• [INPUT DATA]
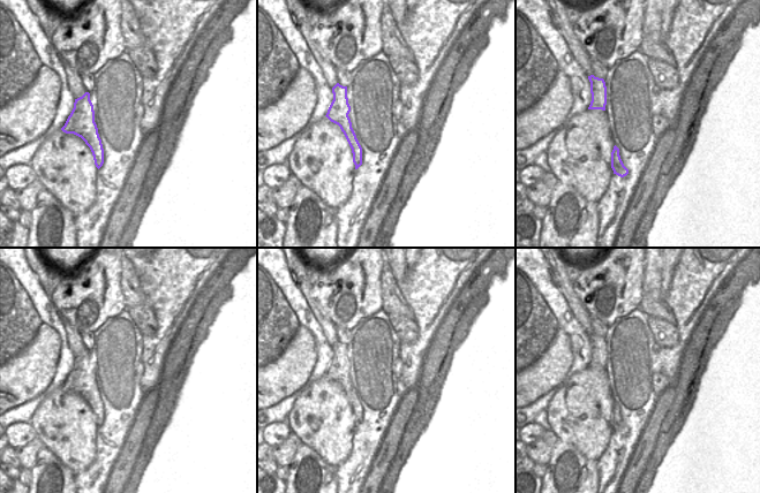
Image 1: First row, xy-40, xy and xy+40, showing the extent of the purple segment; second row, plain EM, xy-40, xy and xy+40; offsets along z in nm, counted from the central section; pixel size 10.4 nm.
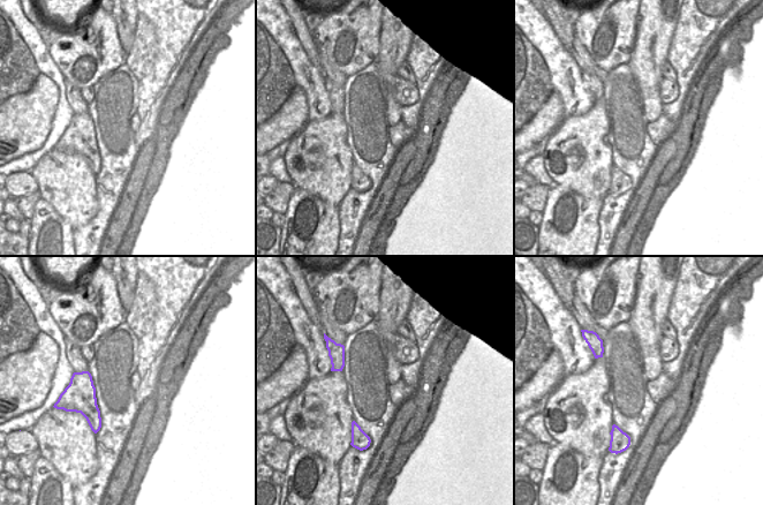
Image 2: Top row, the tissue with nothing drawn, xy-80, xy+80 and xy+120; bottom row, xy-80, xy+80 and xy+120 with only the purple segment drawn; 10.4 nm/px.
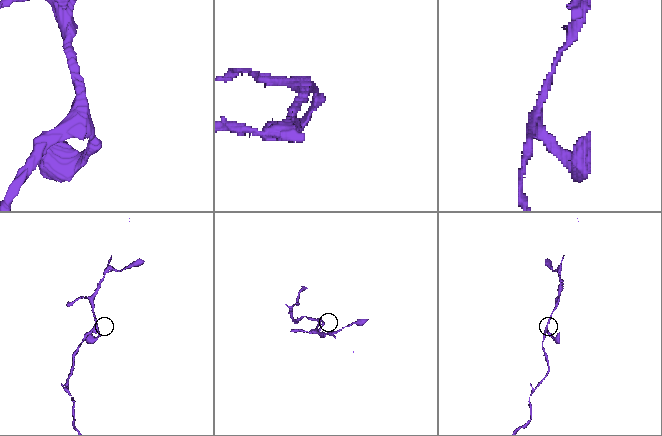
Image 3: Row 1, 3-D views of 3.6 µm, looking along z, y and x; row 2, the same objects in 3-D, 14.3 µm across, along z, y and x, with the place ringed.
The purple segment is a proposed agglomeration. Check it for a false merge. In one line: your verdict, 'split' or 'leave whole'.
leave whole

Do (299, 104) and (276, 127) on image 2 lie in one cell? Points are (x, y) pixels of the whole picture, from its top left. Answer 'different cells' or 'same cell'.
same cell

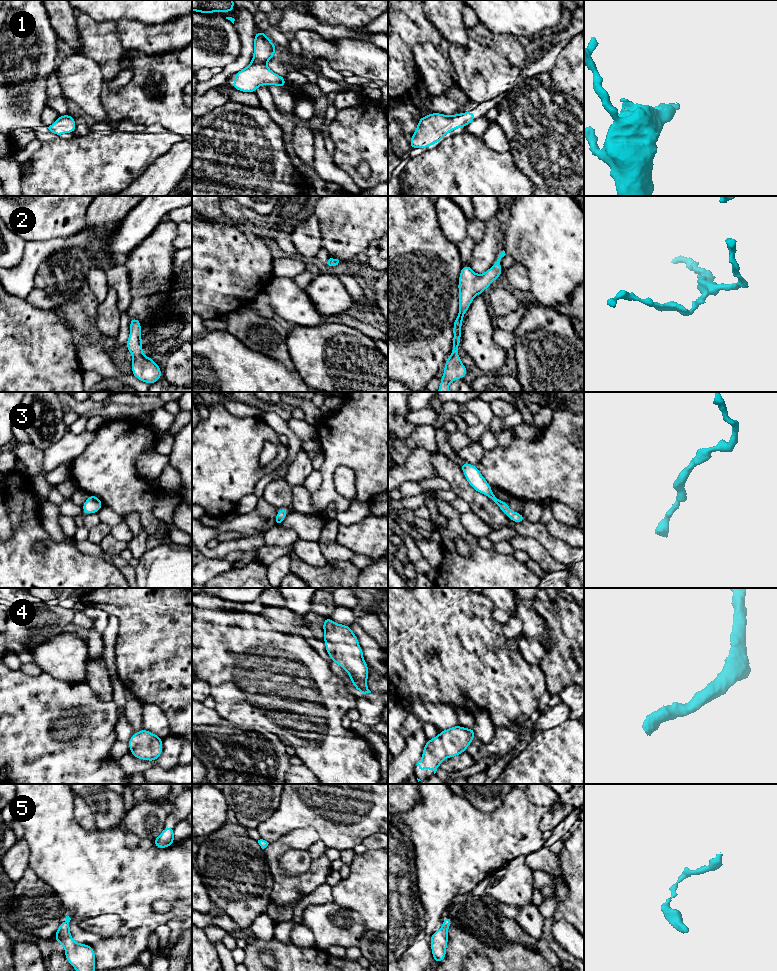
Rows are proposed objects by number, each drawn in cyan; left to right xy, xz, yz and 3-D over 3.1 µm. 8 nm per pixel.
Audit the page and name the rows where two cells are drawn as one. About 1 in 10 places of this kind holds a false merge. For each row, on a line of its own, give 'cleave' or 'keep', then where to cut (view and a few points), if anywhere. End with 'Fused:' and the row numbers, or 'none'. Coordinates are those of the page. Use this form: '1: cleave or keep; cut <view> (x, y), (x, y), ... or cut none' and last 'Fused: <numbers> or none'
1: keep; cut none
2: keep; cut none
3: keep; cut none
4: keep; cut none
5: keep; cut none
Fused: none

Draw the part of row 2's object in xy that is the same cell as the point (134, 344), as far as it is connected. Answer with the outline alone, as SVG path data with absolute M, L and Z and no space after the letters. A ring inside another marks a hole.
M135 317L130 318L130 335L126 347L133 356L131 374L149 385L157 382L162 371L154 360L142 354L141 322Z

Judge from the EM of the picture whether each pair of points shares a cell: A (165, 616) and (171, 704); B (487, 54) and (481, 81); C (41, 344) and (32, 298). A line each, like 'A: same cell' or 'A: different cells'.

• [AIM OF THE TASK]
Could you reproduce every record above exactly, leaving out the pictures?

• [WRITTEN REPLY]
Image 1: First row, xy-40, xy and xy+40, showing the extent of the purple segment; second row, plain EM, xy-40, xy and xy+40; offsets along z in nm, counted from the central section; pixel size 10.4 nm.
Image 2: Top row, the tissue with nothing drawn, xy-80, xy+80 and xy+120; bottom row, xy-80, xy+80 and xy+120 with only the purple segment drawn; 10.4 nm/px.
Image 3: Row 1, 3-D views of 3.6 µm, looking along z, y and x; row 2, the same objects in 3-D, 14.3 µm across, along z, y and x, with the place ringed.
The purple segment is a proposed agglomeration. Check it for a false merge. In one line: your verdict, 'split' or 'leave whole'.
leave whole

Do (299, 104) and (276, 127) on image 2 lie in one cell? Points are (x, y) pixels of the whole picture, from its top left. Answer 'different cells' or 'same cell'.
same cell

Rows are proposed objects by number, each drawn in cyan; left to right xy, xz, yz and 3-D over 3.1 µm. 8 nm per pixel.
Audit the page and name the rows where two cells are drawn as one. About 1 in 10 places of this kind holds a false merge. For each row, on a line of its own, give 'cleave' or 'keep', then where to cut (view and a few points), if anywhere. End with 'Fused:' and the row numbers, or 'none'. Coordinates are those of the page. Use this form: '1: cleave or keep; cut <view> (x, y), (x, y), ... or cut none' and last 'Fused: <numbers> or none'
1: keep; cut none
2: keep; cut none
3: keep; cut none
4: keep; cut none
5: keep; cut none
Fused: none

Draw the part of row 2's object in xy that is the same cell as the point (134, 344), as far as it is connected. Answer with the outline alone, as SVG path data with absolute M, L and Z and no space after the letters. A ring inside another marks a hole.
M135 317L130 318L130 335L126 347L133 356L131 374L149 385L157 382L162 371L154 360L142 354L141 322Z

Judge from the EM of the picture whether each pair of points shares a cell: A (165, 616) and (171, 704); B (487, 54) and (481, 81); C (41, 344) and (32, 298). A line each, like 'A: same cell' or 'A: different cells'.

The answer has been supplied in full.